**Инструкции к заданиям**
1. Ответьте на вопросы по тексту о «пресс-хатах»:
(а) Какие два вида людей, по тексту, попадают в «пресс-хату»?
(б) Что, по словам Кирилла Подрабинека, было в ходу в «пресс-хате» Елецкой тюрьмы?
(в) Когда правозащитники начали бороться с «пресс-хатами»?
2. Продолжите текст о «пресс-хатах» после заголовка, которым он заканчивается.

**Исходный текст**
──────

За что можно попасть в «пресс-хату»?

Попасть в «пресс-хату» могут те, кто не хочет сознаваться в преступлении. Обычно это громкое дело, по которому у следствия недостаточно информации. Туда же попадают и те, кто активно не желает идти на сотрудничество, «непокорные».

Заключение в такую камеру может сочетаться с лишением передач, применением наручников, водворением в карцер.

Как «прессуют» в «пресс-хате»?

На попавшего в «пресс-хату» оказывается как психологическое, так и физическое воздействие. Сидящие сначала рассказывают, как плохо в тюрьме, что нужно быстро написать явку с повинной, согласиться на особый порядок рассмотрения дела и перейти в колонию. Человека убеждают, что если не упираться, возможно, удастся отделаться даже условным сроком.

Если человек в подобные уговоры не верит, его начинают избивать. Оказавшийся в Елецкой тюрьме в 70-е годы правозащитник Кирилл Подрабинек писал, что там в «пресс-хате» в ходу были палки. Их формально отбирали на «шмонах», но потом возвращали обратно. Прессуемого могли бить постоянно, побои возобновлялись в любое время дня и ночи. У человека не было возможности уснуть – «на дежурстве» всегда находились несколько «прессовщиков».

Избиения в «пресс-хатах» чередуются с оскорблениями и попытками вызнать информацию. Попавшего в эту камеру человека угрожают «опустить», называют педофилом, осведомителем, говорят, что распространят эти сведения на всю зону.

В арсенал средств воздействия входят пытки и изнасилования. Если человек упорно не «ломался», ни в чем не признавался и сотрудничать не желал, то, как писал Подрабинек, истязаемого привязывали к шконке и оставляли так на недели, подвешивали, прижигали сигаретами. Прессуемый помимо прочего был обязан принимать участие в избиении новеньких.

Формально администрация оказывалась ни при чем, все конфликты фиксировались как происходившие между заключенными «на почве личной неприязни», а смертельные случаи часто оформлялись как «сердечные приступы».

«Пресс-хаты» в наше время

Есть разные мнения о том, существуют ли «пресс-хаты» в СИЗО сейчас. По одним из них, это явление все еще довольно распространено, по другим, – в СИЗО «пресс-хаты» возникают редко и не существуют на постоянной основе. Причина этого проста – слишком часто меняется контингент, собрать команду «шерстяных» на долгий срок сложно.

В начале 90-х правозащитники начали бороться с «пресс-хатами». По словам многих, например, члена Общественной наблюдательной комиссии Валерия Борщева, удалось закрыть «пресс-хаты» в значительной части учреждений, даже в Бутырке, долгое время славившейся ими. Однако и сейчас время от времени в прессе появляются свидетельства того, что во многих регионах «пресс-хаты» по-прежнему функционируют.

Почему следователи так любят держать подозреваемых в СИЗО?

──────

**Перечень данных**
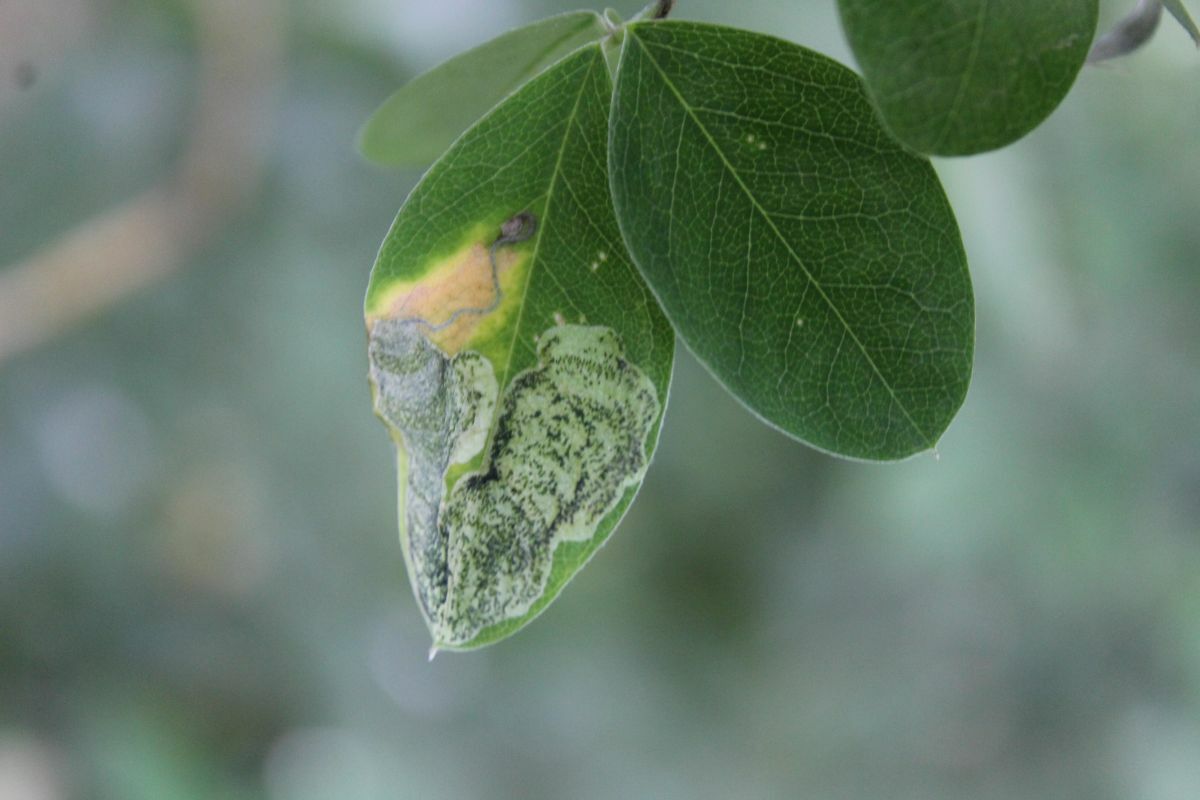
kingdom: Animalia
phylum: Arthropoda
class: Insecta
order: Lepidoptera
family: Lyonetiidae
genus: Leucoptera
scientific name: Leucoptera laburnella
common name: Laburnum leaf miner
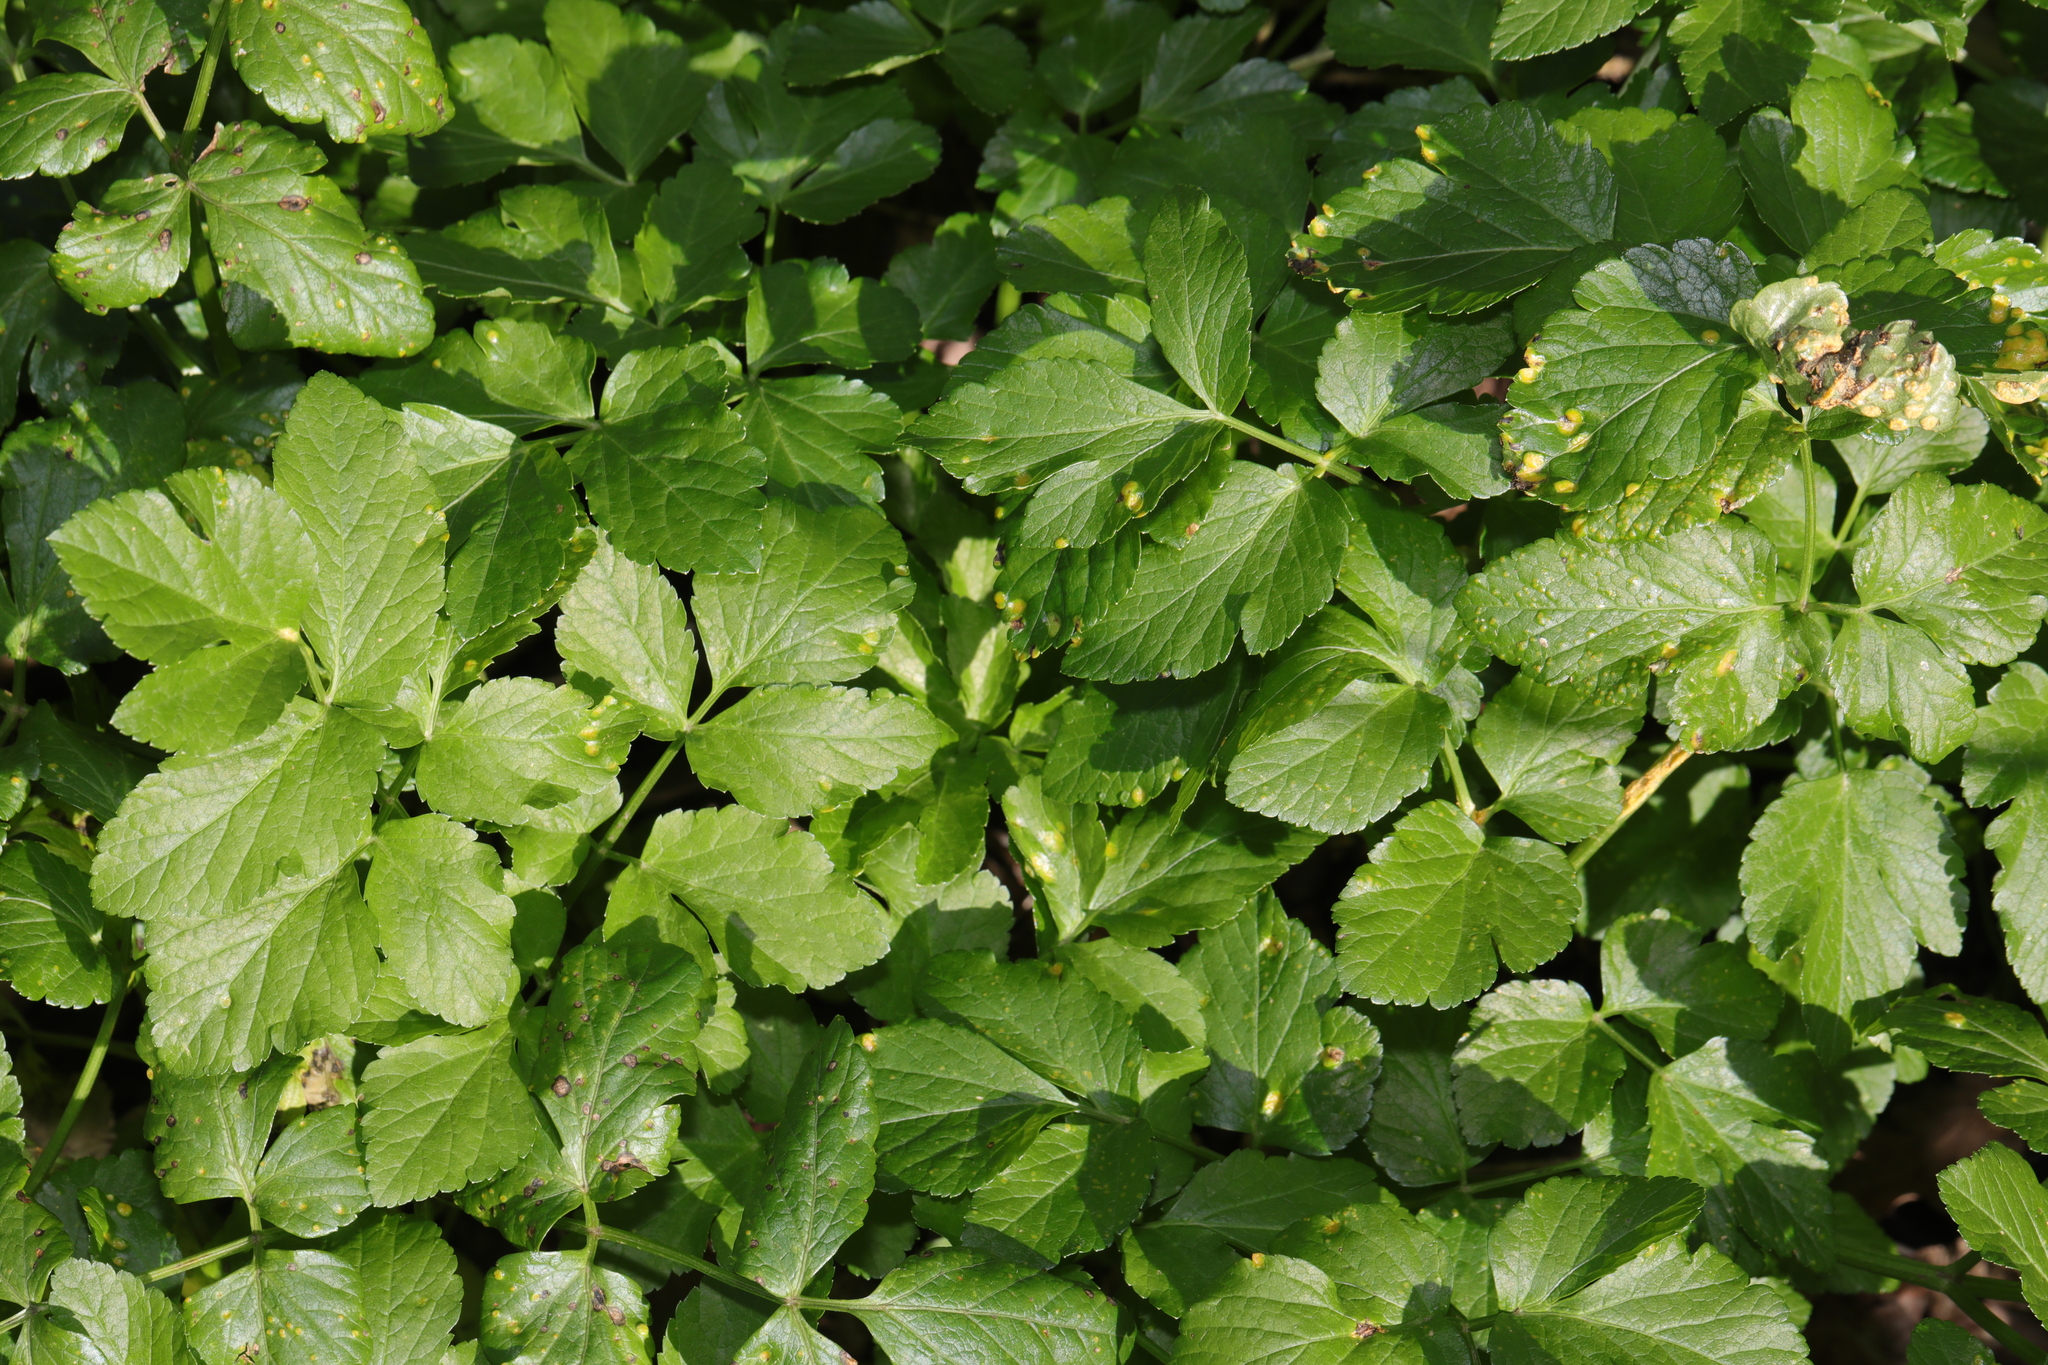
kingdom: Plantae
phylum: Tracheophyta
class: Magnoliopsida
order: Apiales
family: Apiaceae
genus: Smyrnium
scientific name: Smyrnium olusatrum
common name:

──────

**Ответы по порядку**
1.
(а) Те, кто не хочет сознаваться в преступлении, и те, кто активно не желает идти на сотрудничество, «непокорные».
(б) Палки.
(в) В начале 90-х.

2.
Прежде чем ответить на этот вопрос, надо оговорится, что отмороженных убийц, насильников, грабителей, членов банд, действительно, лучше до самого приговора держать в СИЗО. Иначе может оказаться, что судить будет некого, подадутся в бега и ищи их по всей России, а то и миру. Но для чего держат в тюремных застенках тех же девчонок из Pussy Riot, или участников «Марша миллионов», или фигурантов уголовных дел, связанных с экспроприацией вещдоков ?

Аргументы, что они могут оказать давление на следствие или скрыться, смехотворны. Потому что если скроются, для следствия это даже лучше, можно не париться, а приостановить дело, объявить в международный розыск и протрубить на весь мир, что раз сбежали, значит виноваты. О давление на следствие и суд и говорить не стоит. Не тот контингент, чтобы «давить».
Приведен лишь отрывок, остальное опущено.